The architecture of these rules always centers on minimally sufficient decision criteria that were causally derived, but their status as minimal maximizes their applicability to the larger potential universe of outcomes. If these machines move to a new adaptive landscape with 6s that are perfectly edible, for instance, they generalize. That is, they are capable of new behaviors that were nevertheless intrinsic to their model formation. And, likewise, if the rules were too minimal, the revised form of the rule becomes the new minimal form.
Now let’s expand this idea to very complex human interactions. Assume that the human mind is constructed of mental models that are logical machines (no quantum weirdness or Descartian homunculi). These are very large semantic networks, procedural memory stores, short term memory, and all the other stuff we know and love about our minds. Most of them are fuzzy in the same sense that the minimal machines are; we generalize as best we can from experience and social expectations. It’s all perfectly causal, but the machines are minimal and therefore generalize resulting in outcomes that are not perfectly predictable by the inputs. Layer on self-awareness monitoring modules and you get even more of the same.
If, then, we say source determinism is the criteria for free will in the sense that we are only free if the source of our decision is us, then it is almost like that. Since the rule system encoded in our cognitions has causal sources in the environment, from education, from evolution, from bouts of madness, etc., the existence of our cognition is source deterministic. But the outcomes are in the rules themselves.

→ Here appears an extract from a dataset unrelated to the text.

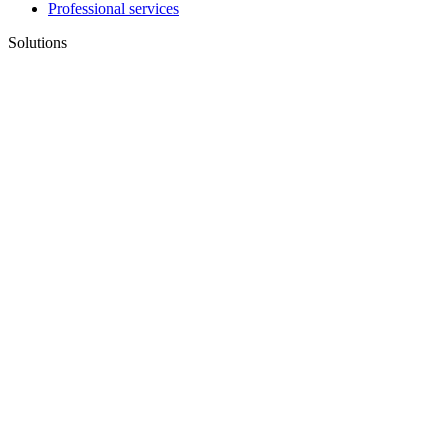
Professional services
Solutions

There is a strong analogy with the evolutionary algorithm. We can argue that the biological machines produced by evolution are completely determined by the adaptive landscape and constraints of chemistry, physics, and biology below that, but predicting the exact forms those machines take on is almost impossible because the solutions may derive from legacy adaptive solutions that are repurposed (panda’s thumb, etc.) At some point you just have to label it creative and emergent, not narrowly or “merely” causally derived from the working materials of previous generations.
Compatibilism lives on, then, with model complexity, derived from simplicity criteria, providing a strong argument against source determinism, if not more.